Find the area of each circular segment to the nearest tenth, given its central angle, x, and the radius of the circle.
x= pi/8, r=7
find the area of the whole circle pi r^2
multiply that by (central angle)/2pi
In this case:
Atotal = pi (49)
so the area of this fraction of the circle is
[(pi/8)/2pi ]pi (49)
=(49/16)pi
To find the area of a circular segment, we need to know the central angle (x) and the radius of the circle (r).

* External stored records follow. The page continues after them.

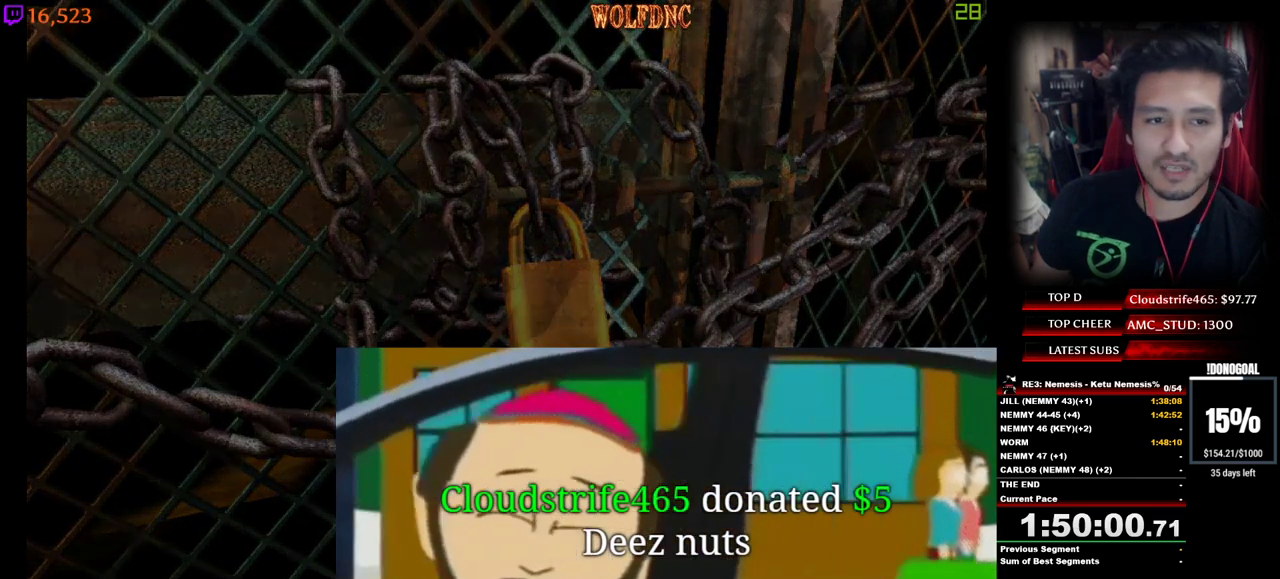
{"keys": [], "events": [[184, "num2", "up"], [234, "num2", "down"], [334, "num2", "up"], [384, "num2", "down"], [467, "num2", "up"]]}
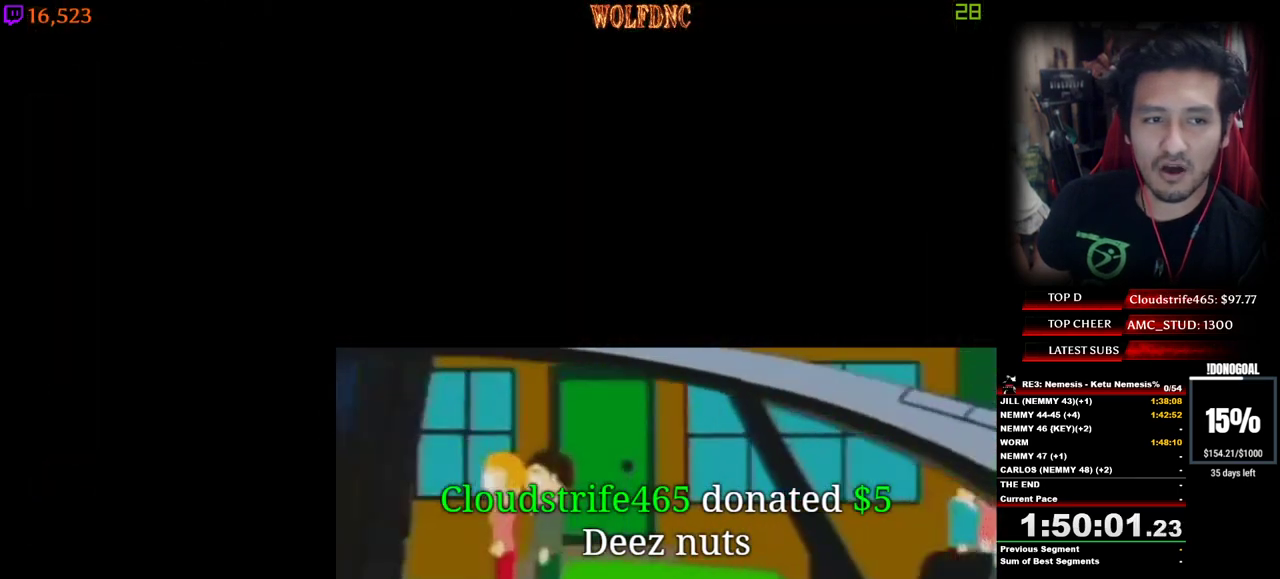
{"keys": [], "events": [[17, "num2", "down"], [200, "num2", "up"], [250, "num2", "down"], [350, "num2", "up"], [400, "num2", "down"], [484, "num2", "up"]]}
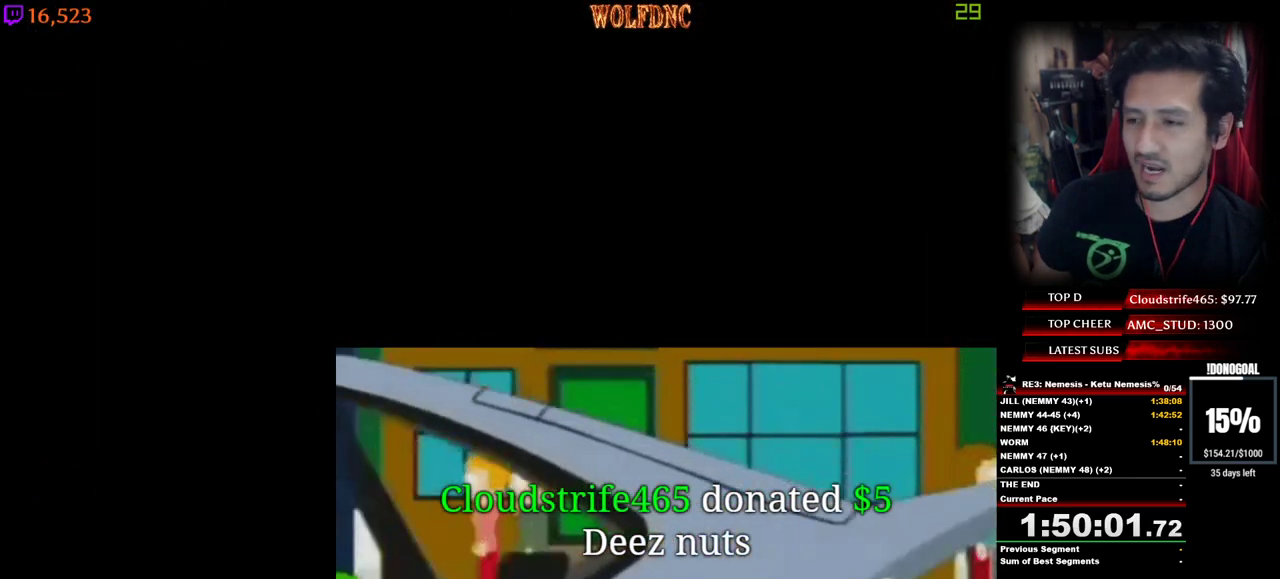
{"keys": [], "events": [[34, "num2", "down"], [134, "num2", "up"], [167, "num2", "down"], [267, "num2", "up"], [317, "num2", "down"], [367, "num2", "up"], [417, "num2", "down"], [500, "num2", "up"]]}
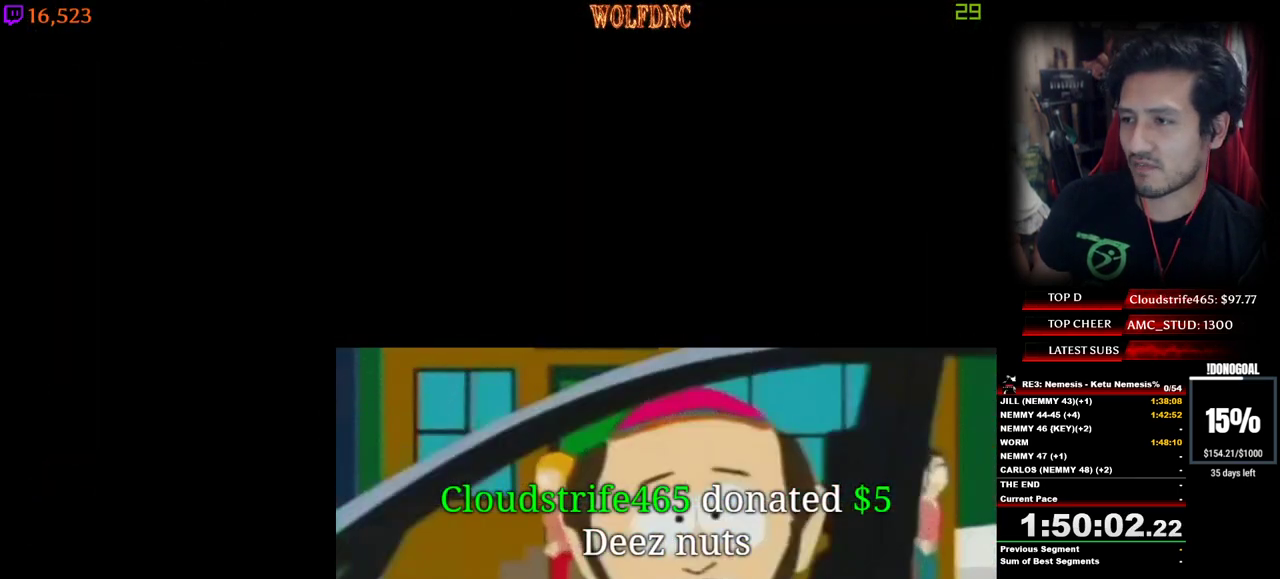
{"keys": ["num2"], "events": [[50, "num2", "down"], [150, "num2", "up"], [184, "num2", "down"], [284, "num2", "up"], [334, "num2", "down"], [417, "num2", "up"], [467, "num2", "down"]]}
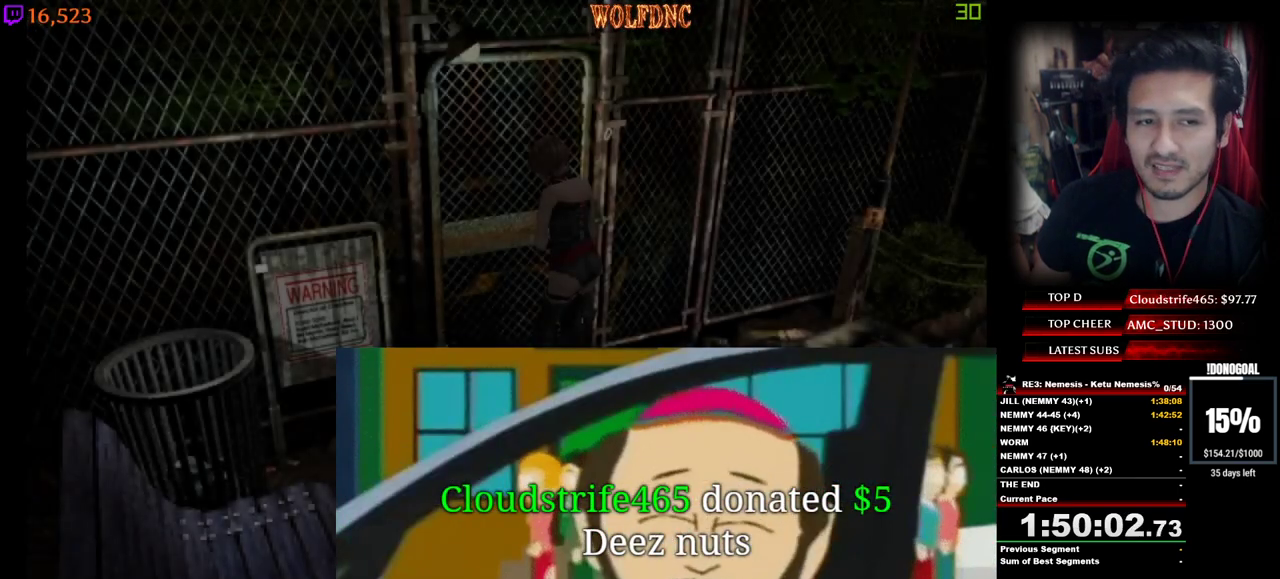
{"keys": ["num2"], "events": [[67, "num2", "up"], [117, "num2", "down"], [167, "num2", "up"], [200, "num2", "down"], [300, "num2", "up"], [350, "num2", "down"], [434, "num2", "up"], [484, "num2", "down"]]}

The formula to find the area of a circular segment is:
A = (1/2) * r^2 * (θ - sin(θ))
In this case, the central angle (x) is given as π/8, and the radius (r) is given as 7. Let's plug these values into the formula to find the area.
A = (1/2) * 7^2 * (π/8 - sin(π/8))
First, let's calculate sin(π/8) using a calculator:
sin(π/8) ≈ 0.3827
Now we can substitute the values into the formula:
A ≈ (1/2) * 7^2 * (π/8 - 0.3827)
A ≈ (1/2) * 49 * (π/8 - 0.3827)
A ≈ 24.5 * (π/8 - 0.3827)
A ≈ 24.5 * (0.3927 - 0.3827)
A ≈ 24.5 * 0.01
A ≈ 0.245
Therefore, the area of the circular segment to the nearest tenth is approximately 0.2.